Saved data entries
+++

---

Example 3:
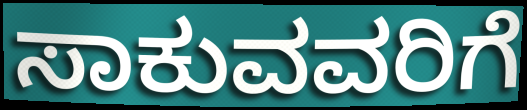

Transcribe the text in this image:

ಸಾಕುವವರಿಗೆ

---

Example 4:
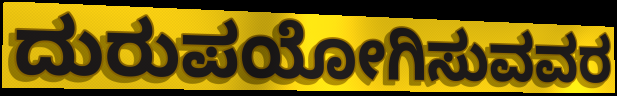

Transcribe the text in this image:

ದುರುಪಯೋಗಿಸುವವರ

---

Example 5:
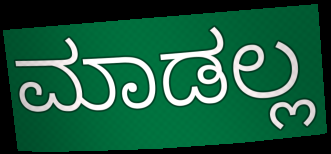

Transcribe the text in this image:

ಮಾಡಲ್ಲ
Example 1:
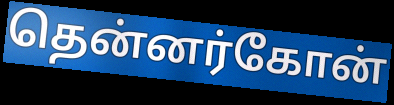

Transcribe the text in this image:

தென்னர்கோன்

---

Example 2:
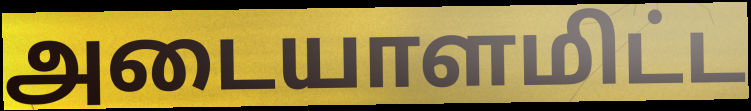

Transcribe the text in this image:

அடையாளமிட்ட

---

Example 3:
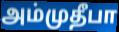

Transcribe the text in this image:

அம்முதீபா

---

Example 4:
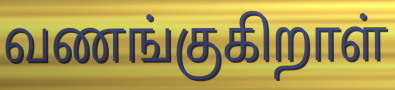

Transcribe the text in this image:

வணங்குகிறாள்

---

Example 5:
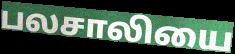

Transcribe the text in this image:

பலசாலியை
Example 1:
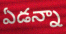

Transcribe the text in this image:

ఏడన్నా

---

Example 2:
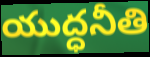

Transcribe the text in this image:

+++

WORK INSTRUCTIONS
Copy each entry exactly as written. Images should not appear in the copy.

ANSWER SECTION
---

Example 3:

Transcribe the text in this image:

ಸಾಕುವವರಿಗೆ

---

Example 4:

Transcribe the text in this image:

ದುರುಪಯೋಗಿಸುವವರ

---

Example 5:

Transcribe the text in this image:

ಮಾಡಲ್ಲ
Example 1:

Transcribe the text in this image:

தென்னர்கோன்

---

Example 2:

Transcribe the text in this image:

அடையாளமிட்ட

---

Example 3:

Transcribe the text in this image:

அம்முதீபா

---

Example 4:

Transcribe the text in this image:

வணங்குகிறாள்

---

Example 5:

Transcribe the text in this image:

பலசாலியை
Example 1:

Transcribe the text in this image:

ఏడన్నా

---

Example 2:

Transcribe the text in this image:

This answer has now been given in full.